WORK INSTRUCTION 1: In the news article about the Scituate church, by what date do the parishioners have to file their petition to the U.S. Supreme Court?

[DOCUMENT SEGMENT — start]

HOLY NIGHT: Pat McCarthy, above, prepares St. Frances X. Cabrini Church in Scituate for what could be the last Christmas Eve service there.

It’s an unwelcome thought for members of St. Frances X. Cabrini Church that tonight’s Christmas Eve service could be their last at the Scituate parish.

“The reality of the day is it’s possible,” said Maryellen Rogers, a spokeswoman for the parishioners, who are counting on an appeal to the U.S. Supreme Court to keep them in their beloved house of worship.

Tomorrow will be the parishioners’ 12th defiant Christmas in the church. The archdiocese and civil courts see them as trespassers, while those who have held vigil in the church since October 2004 say they are standing up for the church that their families built and cared for.

Rogers said her hope has helped her stay strong over the years.

“It would be so much easier to walk away,” she said. “We have given up a big part of our lives, but sometimes you have to do the right thing. … There’s only so much you can take until you stand up and say enough.”

Rogers and others spent hours yesterday replacing Advent’s purple decorations with reds and whites of Christmas. The parish’s Christmas Eve celebration is at 5 p.m.

“I know that we will stay together as a faith community,” Rogers said. “If need be we will go on with or without the archdiocese.”

In May, a Norfolk County Superior Court judge sided with the archdiocese’s request to evict the parishioners from the church. The Appeals Court agreed with the lower court, ruling in October that the parishioners are trespassers, and the state Supreme Judicial Court declined to hear the case.

Lawyers for both sides agreed Monday to give the parishioners until March 3 to file a petition for the U.S. Supreme Court to hear their case in exchange for a promise from the parishioners to leave if the justices pass on hearing the case or rule for the archdiocese.

Mary Beth Carmody, lawyer for the parishioners, said the court could take months to make any decision.

The parishioners see the closure of the parish as another blow from the archdiocese’s sexual abuse scandal that involved a number of churches in the Scituate area including St. Frances X. Cabrini.

“We should have lost our minds,” Rogers said. “But we still came to church and put our money in the collection plate, and we just kept going along with our day-to-day business. We really should have demanded change way back then.”

The archdiocese has urged the holdouts to leave their church and join other parishes.

[DOCUMENT SEGMENT — finish]
[DATA SHOWN — start]

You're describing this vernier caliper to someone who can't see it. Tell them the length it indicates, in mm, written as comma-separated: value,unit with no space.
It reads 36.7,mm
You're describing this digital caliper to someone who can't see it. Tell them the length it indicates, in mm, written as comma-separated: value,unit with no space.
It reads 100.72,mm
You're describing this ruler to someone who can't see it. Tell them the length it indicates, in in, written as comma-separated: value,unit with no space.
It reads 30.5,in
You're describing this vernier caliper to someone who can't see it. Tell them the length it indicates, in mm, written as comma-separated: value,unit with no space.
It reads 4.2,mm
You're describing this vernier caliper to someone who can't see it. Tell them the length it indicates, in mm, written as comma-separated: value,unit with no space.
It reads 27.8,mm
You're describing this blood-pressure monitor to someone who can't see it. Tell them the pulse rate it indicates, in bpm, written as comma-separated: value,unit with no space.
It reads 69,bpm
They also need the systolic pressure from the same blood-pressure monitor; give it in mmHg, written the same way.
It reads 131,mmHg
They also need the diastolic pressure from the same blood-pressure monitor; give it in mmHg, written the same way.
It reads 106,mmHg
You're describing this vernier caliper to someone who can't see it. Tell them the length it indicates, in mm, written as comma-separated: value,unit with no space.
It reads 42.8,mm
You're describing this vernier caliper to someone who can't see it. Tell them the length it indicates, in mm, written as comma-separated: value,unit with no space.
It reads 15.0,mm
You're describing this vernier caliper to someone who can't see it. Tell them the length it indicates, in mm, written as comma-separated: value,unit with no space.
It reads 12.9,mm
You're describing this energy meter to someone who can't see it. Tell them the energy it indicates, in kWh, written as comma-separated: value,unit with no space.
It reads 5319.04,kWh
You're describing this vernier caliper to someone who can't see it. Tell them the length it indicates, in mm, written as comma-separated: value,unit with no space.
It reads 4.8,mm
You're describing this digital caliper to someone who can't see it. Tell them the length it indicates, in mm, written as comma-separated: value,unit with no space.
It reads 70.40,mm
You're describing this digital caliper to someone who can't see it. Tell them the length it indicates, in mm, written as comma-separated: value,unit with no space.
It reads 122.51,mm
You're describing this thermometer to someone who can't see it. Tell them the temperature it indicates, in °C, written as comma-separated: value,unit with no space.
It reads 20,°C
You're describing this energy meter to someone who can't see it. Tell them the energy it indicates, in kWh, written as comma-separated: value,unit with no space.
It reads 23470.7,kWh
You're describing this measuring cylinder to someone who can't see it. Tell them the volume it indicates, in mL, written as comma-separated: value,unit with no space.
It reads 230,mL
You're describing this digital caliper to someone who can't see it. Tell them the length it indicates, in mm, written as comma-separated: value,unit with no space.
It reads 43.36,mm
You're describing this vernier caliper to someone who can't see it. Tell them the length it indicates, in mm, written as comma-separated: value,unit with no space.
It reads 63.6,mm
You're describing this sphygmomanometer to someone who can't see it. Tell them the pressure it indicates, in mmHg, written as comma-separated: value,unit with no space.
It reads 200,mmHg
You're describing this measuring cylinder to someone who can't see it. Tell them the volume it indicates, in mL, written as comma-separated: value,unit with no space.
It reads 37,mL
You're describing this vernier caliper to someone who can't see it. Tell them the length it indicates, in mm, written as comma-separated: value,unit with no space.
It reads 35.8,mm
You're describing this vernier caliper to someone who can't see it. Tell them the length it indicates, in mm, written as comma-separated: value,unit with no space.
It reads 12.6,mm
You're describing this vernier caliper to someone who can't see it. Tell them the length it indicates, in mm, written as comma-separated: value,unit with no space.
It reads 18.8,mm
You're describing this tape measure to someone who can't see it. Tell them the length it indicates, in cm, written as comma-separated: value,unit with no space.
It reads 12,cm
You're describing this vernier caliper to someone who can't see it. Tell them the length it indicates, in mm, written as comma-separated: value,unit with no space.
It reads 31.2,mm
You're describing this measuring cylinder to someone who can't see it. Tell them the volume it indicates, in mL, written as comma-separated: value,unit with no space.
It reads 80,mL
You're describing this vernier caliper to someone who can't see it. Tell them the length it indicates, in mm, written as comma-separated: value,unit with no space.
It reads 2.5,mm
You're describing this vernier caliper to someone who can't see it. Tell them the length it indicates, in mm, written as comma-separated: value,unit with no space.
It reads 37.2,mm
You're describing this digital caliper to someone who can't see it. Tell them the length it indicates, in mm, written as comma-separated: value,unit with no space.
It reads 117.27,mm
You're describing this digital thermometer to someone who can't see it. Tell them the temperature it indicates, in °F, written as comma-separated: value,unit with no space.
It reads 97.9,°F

[DATA SHOWN — finish]

WORK INSTRUCTION 2: Please retype the rows, the stretch from the first row through the line that contains "It reads 42.8,mm".

WORKED SOLUTION 1: March 3.

WORKED SOLUTION 2:
You're describing this vernier caliper to someone who can't see it. Tell them the length it indicates, in mm, written as comma-separated: value,unit with no space.
It reads 36.7,mm
You're describing this digital caliper to someone who can't see it. Tell them the length it indicates, in mm, written as comma-separated: value,unit with no space.
It reads 100.72,mm
You're describing this ruler to someone who can't see it. Tell them the length it indicates, in in, written as comma-separated: value,unit with no space.
It reads 30.5,in
You're describing this vernier caliper to someone who can't see it. Tell them the length it indicates, in mm, written as comma-separated: value,unit with no space.
It reads 4.2,mm
You're describing this vernier caliper to someone who can't see it. Tell them the length it indicates, in mm, written as comma-separated: value,unit with no space.
It reads 27.8,mm
You're describing this blood-pressure monitor to someone who can't see it. Tell them the pulse rate it indicates, in bpm, written as comma-separated: value,unit with no space.
It reads 69,bpm
They also need the systolic pressure from the same blood-pressure monitor; give it in mmHg, written the same way.
It reads 131,mmHg
They also need the diastolic pressure from the same blood-pressure monitor; give it in mmHg, written the same way.
It reads 106,mmHg
You're describing this vernier caliper to someone who can't see it. Tell them the length it indicates, in mm, written as comma-separated: value,unit with no space.
It reads 42.8,mm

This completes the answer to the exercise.